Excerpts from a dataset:
▽

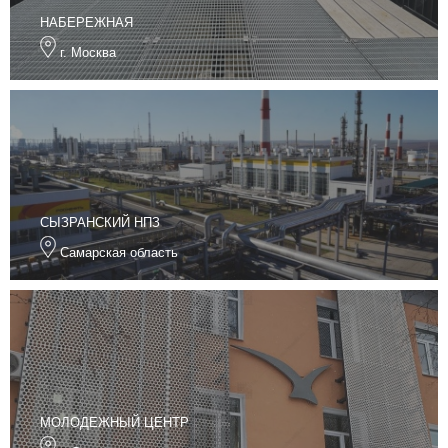
НАБЕРЕЖНАЯ
г. Москва
СЫЗРАНСКИЙ НПЗ
Самарская область
МОЛОДЕЖНЫЙ ЦЕНТР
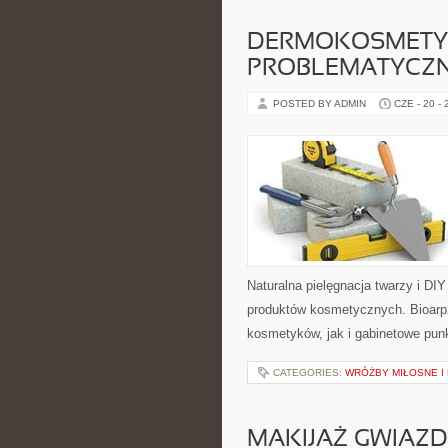
DERMOKOSMETYK
PROBLEMATYCZ
POSTED BY ADMIN
CZE - 20 -
Naturalna pielęgnacja twarzy i DI
produktów kosmetycznych. Bioarp
kosmetyków, jak i gabinetowe pun
CATEGORIES:
WRÓŻBY MIŁOSNE I
MAKIJAŻ GWIAZD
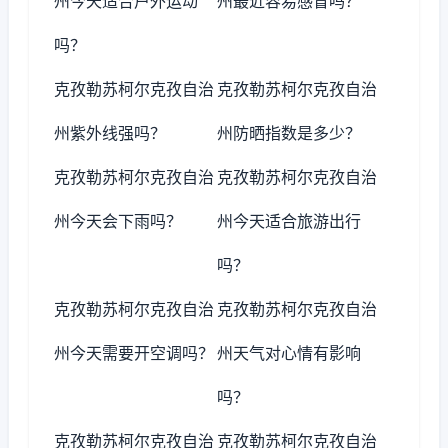
州今天适合户外运动
州最近容易感冒吗？
吗？
克孜勒苏柯尔克孜自治
克孜勒苏柯尔克孜自治
州紫外线强吗？
州防晒指数是多少？
克孜勒苏柯尔克孜自治
克孜勒苏柯尔克孜自治
州今天会下雨吗？
州今天适合旅游出行
吗？
克孜勒苏柯尔克孜自治
克孜勒苏柯尔克孜自治
州今天需要开空调吗？
州天气对心情有影响
吗？
克孜勒苏柯尔克孜自治
克孜勒苏柯尔克孜自治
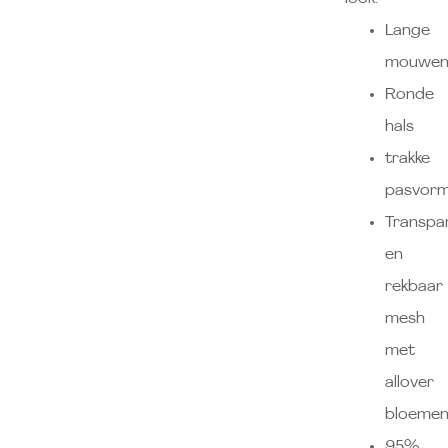
Lange
mouwe
Ronde
hals
trakke
pasvor
Transpa
en
rekbaar
mesh
met
allover
bloeme
95%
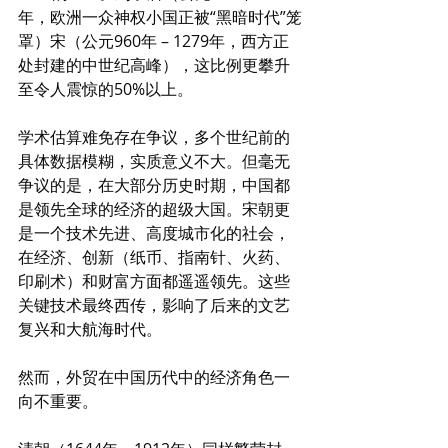
年，欧洲一众神权小国正被“黑暗时代”笼
罩）宋（公元960年 – 1279年，西方正
处封建的中世纪高峰），这比例更攀升
至令人震惊的50%以上。
学术估算难免存在争议，多个世纪前的
具体数据模糊，实质意义不大。但毫无
争议的是，在大部分历史时期，中国都
是领先全球的经济的超级大国。宋朝更
是一个技术先进、高度城市化的社会，
在经济、创新（纸币、指南针、火药、
印刷术）和财富方面都遥遥领先。这些
关键技术最终西传，影响了后来的文艺
复兴和大航海时代。
然而，外贸在中国历代中的经济角色一
向不重要。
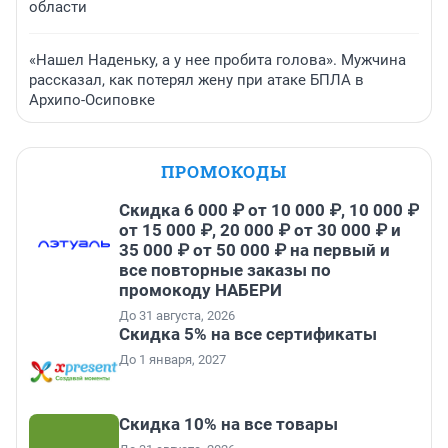
области
«Нашел Наденьку, а у нее пробита голова». Мужчина
рассказал, как потерял жену при атаке БПЛА в
Архипо-Осиповке
ПРОМОКОДЫ
Скидка 6 000 ₽ от 10 000 ₽, 10 000 ₽
от 15 000 ₽, 20 000 ₽ от 30 000 ₽ и
35 000 ₽ от 50 000 ₽ на первый и
все повторные заказы по
промокоду НАБЕРИ
До 31 августа, 2026
Скидка 5% на все сертификаты
До 1 января, 2027
Скидка 10% на все товары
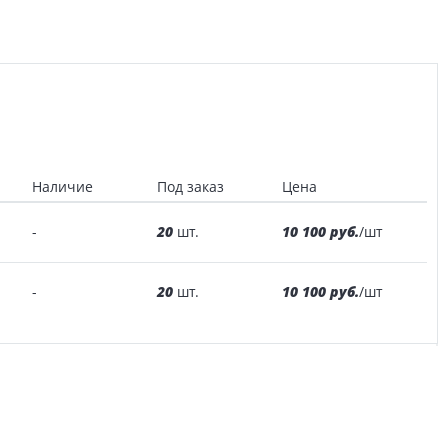
Наличие
Под заказ
Цена
20
10 100 руб.
-
шт.
/шт
20
10 100 руб.
-
шт.
/шт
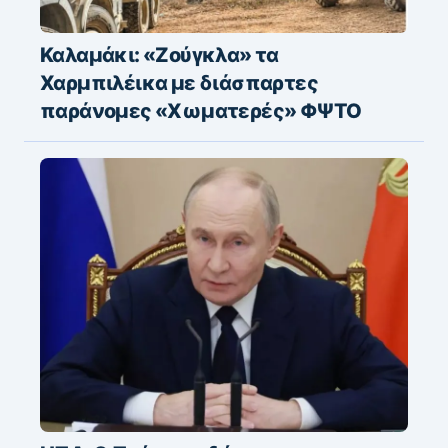
Καλαμάκι: «Ζούγκλα» τα
Χαρμπιλέικα με διάσπαρτες
παράνομες «Χωματερές» ΦΨΤΟ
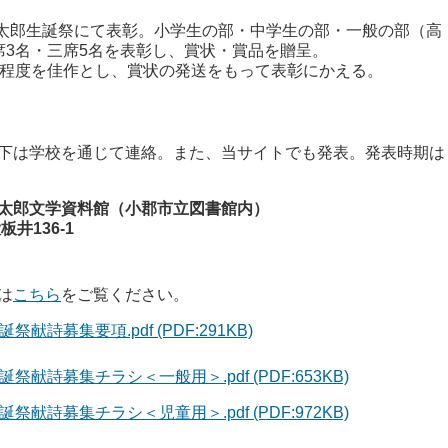
宇太郎生誕祭にて表彰。小学生の部・中学生の部・一般の部（高
席3名・三席5名を表彰し、賞状・賞品を贈呈。
名程度を佳作とし、賞状の発送をもって表彰にかえる。
下は学校を通じて連絡。また、当サイトでも発表。発表時期は
太郎文学資料館（小郡市立図書館内）
井136-1
は
こちら
をご覧ください。
献詩募集要項.pdf (PDF:291KB)
献詩募集チラシ＜一般用＞.pdf (PDF:653KB)
献詩募集チラシ＜児童用＞.pdf (PDF:972KB)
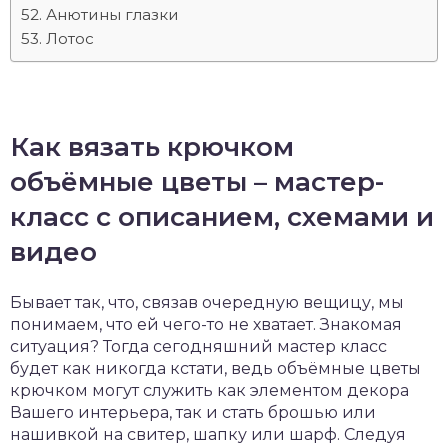
Анютины глазки
Лотос
Как вязать крючком
объёмные цветы – мастер-
класс с описанием, схемами и
видео
Бывает так, что, связав очередную вещицу, мы
понимаем, что ей чего-то не хватает. Знакомая
ситуация? Тогда сегодняшний мастер класс
будет как никогда кстати, ведь объёмные цветы
крючком могут служить как элементом декора
Вашего интерьера, так и стать брошью или
нашивкой на свитер, шапку или шарф. Следуя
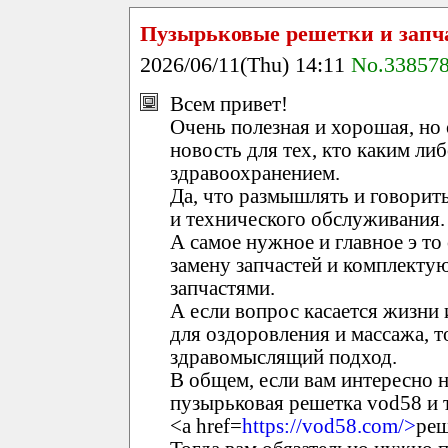
Пузырьковые решетки и запч
2026/06/11(Thu) 14:11
No.33857
Всем привет!
Очень полезная и хорошая, но
новость для тех, кто каким ли
здравоохранением.
Да, что размышлять и говорить
и технического обслуживания.
А самое нужное и главное э то
замену запчастей и комплект
запчастями.
А если вопрос касается жизни 
для оздоровления и массажа, т
здравомыслящий подход.
В общем, если вам интересно н
пузырьковая решетка vod58 и т
<a href=
https://vod58.com/>
реш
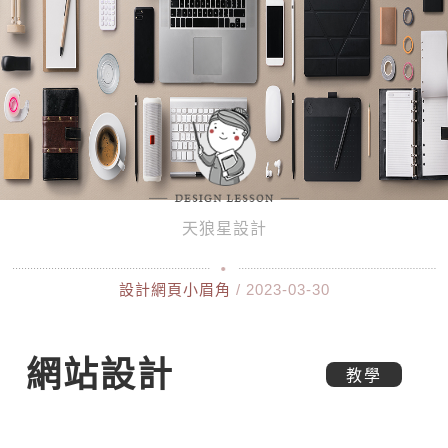
天狼星設計
設計網頁小眉角
/ 2023-03-30
網站設計
教學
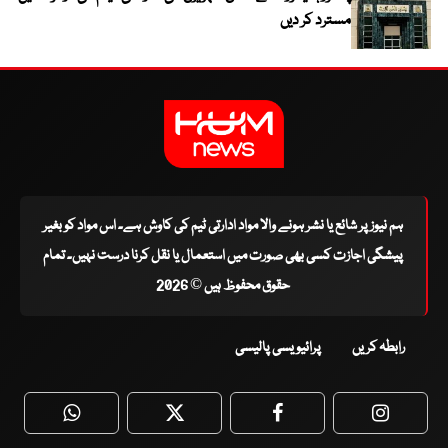
مسترد کر دیں
ہم نیوز پر شائع یا نشر ہونے والا مواد ادارتی ٹیم کی کاوش ہے۔ اس مواد کو بغیر
پیشگی اجازت کسی بھی صورت میں استعمال یا نقل کرنا درست نہیں۔ تمام
حقوق محفوظ ہیں © 2026
رابطہ کریں
پرائیویسی پالیسی
WhatsApp
Twitter
Facebook
Faceboo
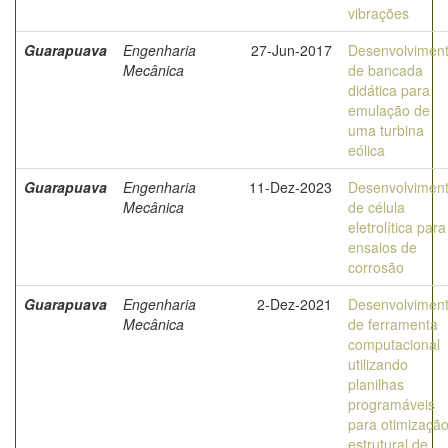
vibrações
Guarapuava
Engenharia
27-Jun-2017
Desenvolvimen
Mecânica
de bancada
didática para
emulação de
uma turbina
eólica
Guarapuava
Engenharia
11-Dez-2023
Desenvolvimen
Mecânica
de célula
eletrolítica para
ensaios de
corrosão
Guarapuava
Engenharia
2-Dez-2021
Desenvolvimen
Mecânica
de ferramenta
computacional
utilizando
planilhas
programáveis
para otimizaçã
estrutural de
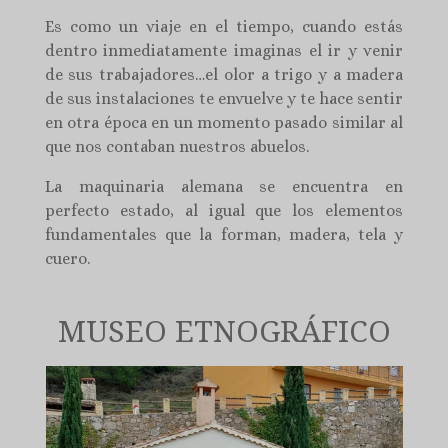
Es como un viaje en el tiempo, cuando estás
dentro inmediatamente imaginas el ir y venir
de sus trabajadores…el olor a trigo y a madera
de sus instalaciones te envuelve y te hace sentir
en otra época en un momento pasado similar al
que nos contaban nuestros abuelos.
La maquinaria alemana se encuentra en
perfecto estado, al igual que los elementos
fundamentales que la forman, madera, tela y
cuero.
MUSEO ETNOGRÁFICO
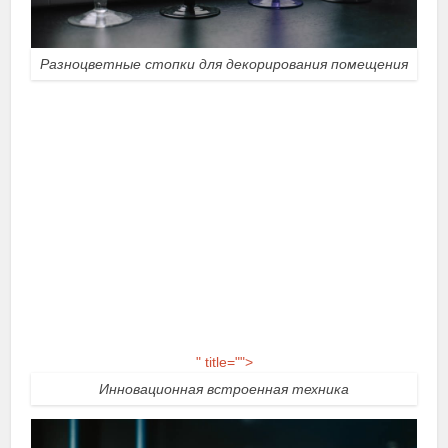
Разноцветные стопки для декорирования помещения
" title="">
Инновационная встроенная техника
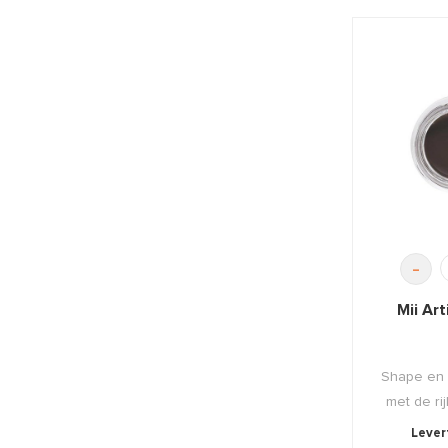
-
Mii Ar
Shape en
met de rij
Levert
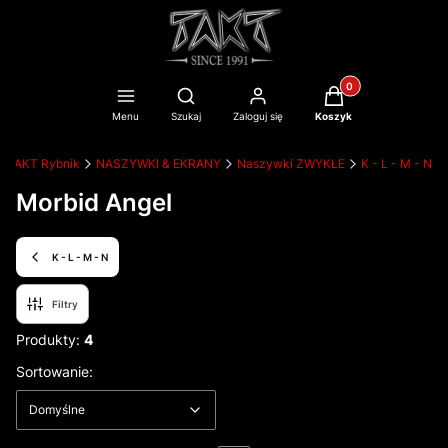
Produkty w koszyku
Otwórz wyszukiwarkę
Menu
Szukaj
Zaloguj się
Koszyk
TAKT Rybnik
NASZYWKI & EKRANY
Naszywki ZWYKŁE
K - L - M - N
Morbid Angel
K - L - M - N
Filtry
Produkty:
4
Lista produktów
Domyślne
Sortowanie:
Domyślne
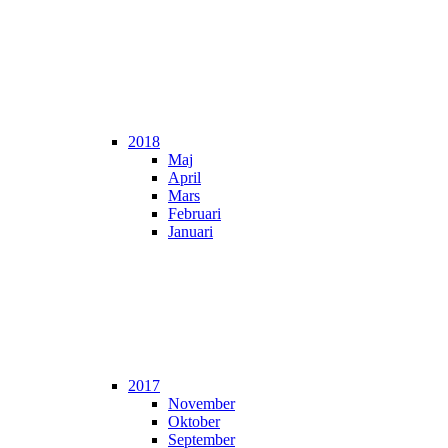
2018
Maj
April
Mars
Februari
Januari
2017
November
Oktober
September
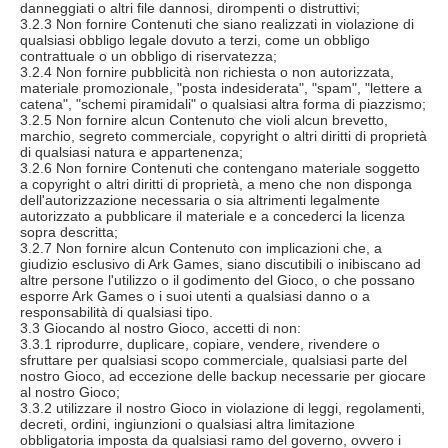
danneggiati o altri file dannosi, dirompenti o distruttivi;
3.2.3 Non fornire Contenuti che siano realizzati in violazione di
qualsiasi obbligo legale dovuto a terzi, come un obbligo
contrattuale o un obbligo di riservatezza;
3.2.4 Non fornire pubblicità non richiesta o non autorizzata,
materiale promozionale, "posta indesiderata", "spam", "lettere a
catena", "schemi piramidali" o qualsiasi altra forma di piazzismo;
3.2.5 Non fornire alcun Contenuto che violi alcun brevetto,
marchio, segreto commerciale, copyright o altri diritti di proprietà
di qualsiasi natura e appartenenza;
3.2.6 Non fornire Contenuti che contengano materiale soggetto
a copyright o altri diritti di proprietà, a meno che non disponga
dell'autorizzazione necessaria o sia altrimenti legalmente
autorizzato a pubblicare il materiale e a concederci la licenza
sopra descritta;
3.2.7 Non fornire alcun Contenuto con implicazioni che, a
giudizio esclusivo di Ark Games, siano discutibili o inibiscano ad
altre persone l'utilizzo o il godimento del Gioco, o che possano
esporre Ark Games o i suoi utenti a qualsiasi danno o a
responsabilità di qualsiasi tipo.
3.3 Giocando al nostro Gioco, accetti di non:
3.3.1 riprodurre, duplicare, copiare, vendere, rivendere o
sfruttare per qualsiasi scopo commerciale, qualsiasi parte del
nostro Gioco, ad eccezione delle backup necessarie per giocare
al nostro Gioco;
3.3.2 utilizzare il nostro Gioco in violazione di leggi, regolamenti,
decreti, ordini, ingiunzioni o qualsiasi altra limitazione
obbligatoria imposta da qualsiasi ramo del governo, ovvero i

△

Task objective
All of the data should be returned word for word, with each picture left out.

Answer to the exercise
НАБЕРЕЖНАЯ
г. Москва
СЫЗРАНСКИЙ НПЗ
Самарская область
МОЛОДЕЖНЫЙ ЦЕНТР
DERMOKOSMETYK
PROBLEMATYCZ
POSTED BY ADMIN
CZE - 20 -
Naturalna pielęgnacja twarzy i DI
produktów kosmetycznych. Bioarp
kosmetyków, jak i gabinetowe pun
CATEGORIES:
WRÓŻBY MIŁOSNE I
MAKIJAŻ GWIAZD
州今天适合户外运动
州最近容易感冒吗？
吗？
克孜勒苏柯尔克孜自治
克孜勒苏柯尔克孜自治
州紫外线强吗？
州防晒指数是多少？
克孜勒苏柯尔克孜自治
克孜勒苏柯尔克孜自治
州今天会下雨吗？
州今天适合旅游出行
吗？
克孜勒苏柯尔克孜自治
克孜勒苏柯尔克孜自治
州今天需要开空调吗？
州天气对心情有影响
吗？
克孜勒苏柯尔克孜自治
克孜勒苏柯尔克孜自治
Lange
mouwe
Ronde
hals
trakke
pasvor
Transpa
en
rekbaar
mesh
met
allover
bloeme
95%
年，欧洲一众神权小国正被“黑暗时代”笼
罩）宋（公元960年 – 1279年，西方正
处封建的中世纪高峰），这比例更攀升
至令人震惊的50%以上。
学术估算难免存在争议，多个世纪前的
具体数据模糊，实质意义不大。但毫无
争议的是，在大部分历史时期，中国都
是领先全球的经济的超级大国。宋朝更
是一个技术先进、高度城市化的社会，
在经济、创新（纸币、指南针、火药、
印刷术）和财富方面都遥遥领先。这些
关键技术最终西传，影响了后来的文艺
复兴和大航海时代。
然而，外贸在中国历代中的经济角色一
向不重要。
области
«Нашел Наденьку, а у нее пробита голова». Мужчина
рассказал, как потерял жену при атаке БПЛА в
Архипо-Осиповке
ПРОМОКОДЫ
Скидка 6 000 ₽ от 10 000 ₽, 10 000 ₽
от 15 000 ₽, 20 000 ₽ от 30 000 ₽ и
35 000 ₽ от 50 000 ₽ на первый и
все повторные заказы по
промокоду НАБЕРИ
До 31 августа, 2026
Скидка 5% на все сертификаты
До 1 января, 2027
Скидка 10% на все товары
Наличие
Под заказ
Цена
20
10 100 руб.
-
шт.
/шт
20
10 100 руб.
-
шт.
/шт
Καλαμάκι: «Ζούγκλα» τα
Χαρμπιλέικα με διάσπαρτες
παράνομες «Χωματερές» ΦΨΤΟ
宇太郎生誕祭にて表彰。小学生の部・中学生の部・一般の部（高
席3名・三席5名を表彰し、賞状・賞品を贈呈。
名程度を佳作とし、賞状の発送をもって表彰にかえる。
下は学校を通じて連絡。また、当サイトでも発表。発表時期は
太郎文学資料館（小郡市立図書館内）
井136-1
は
こちら
をご覧ください。
献詩募集要項.pdf (PDF:291KB)
献詩募集チラシ＜一般用＞.pdf (PDF:653KB)
献詩募集チラシ＜児童用＞.pdf (PDF:972KB)
Анютины глазки
Лотос
Как вязать крючком
объёмные цветы – мастер-
класс с описанием, схемами и
видео
Бывает так, что, связав очередную вещицу, мы
понимаем, что ей чего-то не хватает. Знакомая
ситуация? Тогда сегодняшний мастер класс
будет как никогда кстати, ведь объёмные цветы
крючком могут служить как элементом декора
Вашего интерьера, так и стать брошью или
нашивкой на свитер, шапку или шарф. Следуя
Пузырьковые решетки и запч
2026/06/11(Thu) 14:11
No.33857
Всем привет!
Очень полезная и хорошая, но
новость для тех, кто каким ли
здравоохранением.
Да, что размышлять и говорить
и технического обслуживания.
А самое нужное и главное э то
замену запчастей и комплект
запчастями.
А если вопрос касается жизни 
для оздоровления и массажа, т
здравомыслящий подход.
В общем, если вам интересно н
пузырьковая решетка vod58 и т
<a href=
https://vod58.com/>
реш
天狼星設計
設計網頁小眉角
/ 2023-03-30
網站設計
教學
مسترد کر دیں
ہم نیوز پر شائع یا نشر ہونے والا مواد ادارتی ٹیم کی کاوش ہے۔ اس مواد کو بغیر
پیشگی اجازت کسی بھی صورت میں استعمال یا نقل کرنا درست نہیں۔ تمام
حقوق محفوظ ہیں © 2026
رابطہ کریں
پرائیویسی پالیسی
WhatsApp
Twitter
Facebook
Faceboo
vibrações
Guarapuava
Engenharia
27-Jun-2017
Desenvolvimen
Mecânica
de bancada
didática para
emulação de
uma turbina
eólica
Guarapuava
Engenharia
11-Dez-2023
Desenvolvimen
Mecânica
de célula
eletrolítica para
ensaios de
corrosão
Guarapuava
Engenharia
2-Dez-2021
Desenvolvimen
Mecânica
de ferramenta
computacional
utilizando
planilhas
programáveis
para otimizaçã
estrutural de
Es como un viaje en el tiempo, cuando estás
dentro inmediatamente imaginas el ir y venir
de sus trabajadores…el olor a trigo y a madera
de sus instalaciones te envuelve y te hace sentir
en otra época en un momento pasado similar al
que nos contaban nuestros abuelos.
La maquinaria alemana se encuentra en
perfecto estado, al igual que los elementos
fundamentales que la forman, madera, tela y
cuero.
MUSEO ETNOGRÁFICO
Разноцветные стопки для декорирования помещения
" title="">
Инновационная встроенная техника
-
Mii Ar
Shape en
met de rij
Levert
Produkty w koszyku
Otwórz wyszukiwarkę
Menu
Szukaj
Zaloguj się
Koszyk
TAKT Rybnik
NASZYWKI & EKRANY
Naszywki ZWYKŁE
K - L - M - N
Morbid Angel
K - L - M - N
Filtry
Produkty:
4
Lista produktów
Domyślne
Sortowanie:
Domyślne
2018
Maj
April
Mars
Februari
Januari
2017
November
Oktober
September
danneggiati o altri file dannosi, dirompenti o distruttivi;
3.2.3 Non fornire Contenuti che siano realizzati in violazione di
qualsiasi obbligo legale dovuto a terzi, come un obbligo
contrattuale o un obbligo di riservatezza;
3.2.4 Non fornire pubblicità non richiesta o non autorizzata,
materiale promozionale, "posta indesiderata", "spam", "lettere a
catena", "schemi piramidali" o qualsiasi altra forma di piazzismo;
3.2.5 Non fornire alcun Contenuto che violi alcun brevetto,
marchio, segreto commerciale, copyright o altri diritti di proprietà
di qualsiasi natura e appartenenza;
3.2.6 Non fornire Contenuti che contengano materiale soggetto
a copyright o altri diritti di proprietà, a meno che non disponga
dell'autorizzazione necessaria o sia altrimenti legalmente
autorizzato a pubblicare il materiale e a concederci la licenza
sopra descritta;
3.2.7 Non fornire alcun Contenuto con implicazioni che, a
giudizio esclusivo di Ark Games, siano discutibili o inibiscano ad
altre persone l'utilizzo o il godimento del Gioco, o che possano
esporre Ark Games o i suoi utenti a qualsiasi danno o a
responsabilità di qualsiasi tipo.
3.3 Giocando al nostro Gioco, accetti di non:
3.3.1 riprodurre, duplicare, copiare, vendere, rivendere o
sfruttare per qualsiasi scopo commerciale, qualsiasi parte del
nostro Gioco, ad eccezione delle backup necessarie per giocare
al nostro Gioco;
3.3.2 utilizzare il nostro Gioco in violazione di leggi, regolamenti,
decreti, ordini, ingiunzioni o qualsiasi altra limitazione
obbligatoria imposta da qualsiasi ramo del governo, ovvero i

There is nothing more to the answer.